Members of the All African Women’s Group, based at Crossroads Women’s Centre in Wolsey Mews, said that one in 10 of the 100 asylum seekers they support has medical training, but are being threatened with deportation instead of being allowed to work on short-staffed NHS wards. Hospital trusts plan to hire nurses directly from countries such as India and the Philippines.
Meanwhile, medically-trained asylum seekers fighting deportation are banned from working and left to survive on a handout of around £35 a week.

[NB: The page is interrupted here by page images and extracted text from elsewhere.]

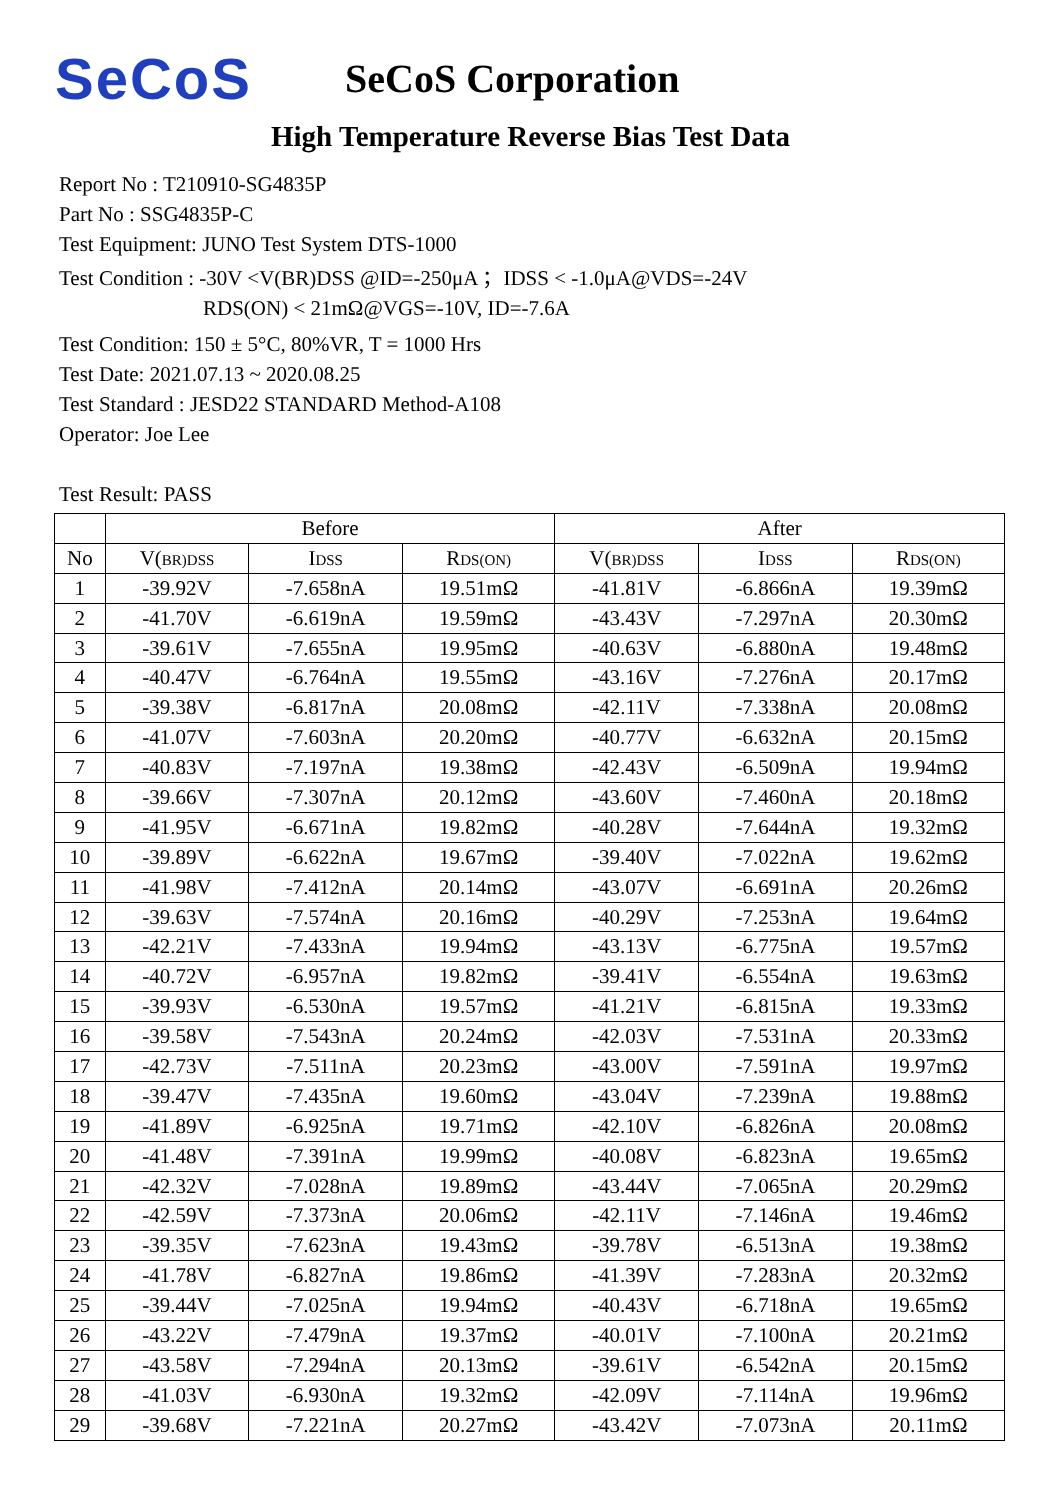SeCoS
SeCoS Corporation
High Temperature Reverse Bias Test Data
Report No : T210910-SG4835P
Part No : SSG4835P-C
Test Equipment: JUNO Test System DTS-1000
Test Condition : -30V <V(BR)DSS @ID=-250μA ；IDSS < -1.0μA@VDS=-24V
RDS(ON) < 21mΩ@VGS=-10V, ID=-7.6A
Test Condition: 150 ± 5°C, 80%VR, T = 1000 Hrs
Test Date: 2021.07.13 ~ 2020.08.25
Test Standard : JESD22 STANDARD Method-A108
Operator: Joe Lee
Test Result: PASS
| | Before | | | After | | |
| --- | --- | --- | --- | --- | --- | --- |
| No | V( BR)DSS | I DSS | R DS(ON) | V( BR)DSS | I DSS | R DS(ON) |
| 1 | -39.92V | -7.658nA | 19.51mΩ | -41.81V | -6.866nA | 19.39mΩ |
| 2 | -41.70V | -6.619nA | 19.59mΩ | -43.43V | -7.297nA | 20.30mΩ |
| 3 | -39.61V | -7.655nA | 19.95mΩ | -40.63V | -6.880nA | 19.48mΩ |
| 4 | -40.47V | -6.764nA | 19.55mΩ | -43.16V | -7.276nA | 20.17mΩ |
| 5 | -39.38V | -6.817nA | 20.08mΩ | -42.11V | -7.338nA | 20.08mΩ |
| 6 | -41.07V | -7.603nA | 20.20mΩ | -40.77V | -6.632nA | 20.15mΩ |
| 7 | -40.83V | -7.197nA | 19.38mΩ | -42.43V | -6.509nA | 19.94mΩ |
| 8 | -39.66V | -7.307nA | 20.12mΩ | -43.60V | -7.460nA | 20.18mΩ |
| 9 | -41.95V | -6.671nA | 19.82mΩ | -40.28V | -7.644nA | 19.32mΩ |
| 10 | -39.89V | -6.622nA | 19.67mΩ | -39.40V | -7.022nA | 19.62mΩ |
| 11 | -41.98V | -7.412nA | 20.14mΩ | -43.07V | -6.691nA | 20.26mΩ |
| 12 | -39.63V | -7.574nA | 20.16mΩ | -40.29V | -7.253nA | 19.64mΩ |
| 13 | -42.21V | -7.433nA | 19.94mΩ | -43.13V | -6.775nA | 19.57mΩ |
| 14 | -40.72V | -6.957nA | 19.82mΩ | -39.41V | -6.554nA | 19.63mΩ |
| 15 | -39.93V | -6.530nA | 19.57mΩ | -41.21V | -6.815nA | 19.33mΩ |
| 16 | -39.58V | -7.543nA | 20.24mΩ | -42.03V | -7.531nA | 20.33mΩ |
| 17 | -42.73V | -7.511nA | 20.23mΩ | -43.00V | -7.591nA | 19.97mΩ |
| 18 | -39.47V | -7.435nA | 19.60mΩ | -43.04V | -7.239nA | 19.88mΩ |
| 19 | -41.89V | -6.925nA | 19.71mΩ | -42.10V | -6.826nA | 20.08mΩ |
| 20 | -41.48V | -7.391nA | 19.99mΩ | -40.08V | -6.823nA | 19.65mΩ |
| 21 | -42.32V | -7.028nA | 19.89mΩ | -43.44V | -7.065nA | 20.29mΩ |
| 22 | -42.59V | -7.373nA | 20.06mΩ | -42.11V | -7.146nA | 19.46mΩ |
| 23 | -39.35V | -7.623nA | 19.43mΩ | -39.78V | -6.513nA | 19.38mΩ |
| 24 | -41.78V | -6.827nA | 19.86mΩ | -41.39V | -7.283nA | 20.32mΩ |
| 25 | -39.44V | -7.025nA | 19.94mΩ | -40.43V | -6.718nA | 19.65mΩ |
| 26 | -43.22V | -7.479nA | 19.37mΩ | -40.01V | -7.100nA | 20.21mΩ |
| 27 | -43.58V | -7.294nA | 20.13mΩ | -39.61V | -6.542nA | 20.15mΩ |
| 28 | -41.03V | -6.930nA | 19.32mΩ | -42.09V | -7.114nA | 19.96mΩ |
| 29 | -39.68V | -7.221nA | 20.27mΩ | -43.42V | -7.073nA | 20.11mΩ |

Ruby Olok, 45, fled “very serious violence” in Uganda, where she worked for a decade as a midwife. She said: “We are all women who should be working, providing for our children and society, but we are trapped because of the Home Office. “We are just one example, but it’s typical of so many people elsewhere. People who have worked in care.”
She fears for her life if she returns home, but is in limbo while she waits for her case to be heard. “We ran away from a hostile environment – when there is war there is rape and torture – and came here. Now, we are facing another hostile environment here.” “If I go there I will die, but if I stay here in this environment I will die. I can’t work, I can’t do anything. Why are we treated like this?” She said nursing was a “calling,” adding: “We are proud of our calling.”
Another nurse, who asked not to be named, said: “Nursing and midwifery is a job I love, but they are turning me into a vegetable. I’m wasting away.”
She has two adult children in Nigeria who she has not been able to visit for six years. “It’s too painful. I’m missing my children a lot,” she said.
Bonita Brown, 49, came to the UK from Nigeria as a student nurse in 2006. “I worked as a nurse here for nine years. Then eventually I put in my application for indefinite leave to remain and they turned it down. I keep putting in appeals. I have put in an appeal on human rights.” One 27-year-old woman moved to the UK in 2012 to escape a trafficking gang in Albania, where she was training as a nurse.
She has been told to leave the country, along with her five-year-old daughter, who was born in the UK, but is appealing the decision.
She said that the Kentish Town group was “empowering”. “Even if the horrible Home Office doesn’t recognise us, there are these amazing people here who are fighting for our rights, with us, saying that you are someone. We are being isolated. It makes our self-esteem go so down.”
The Home Office said: “Most asylum applicants are not allowed to work while we consider their application.” In some cases people will be given permission to work in “shortage occupations”, which include nursing. Asylum seekers who are homeless or cannot afford to buy food “may qualify for free housing and financial help”.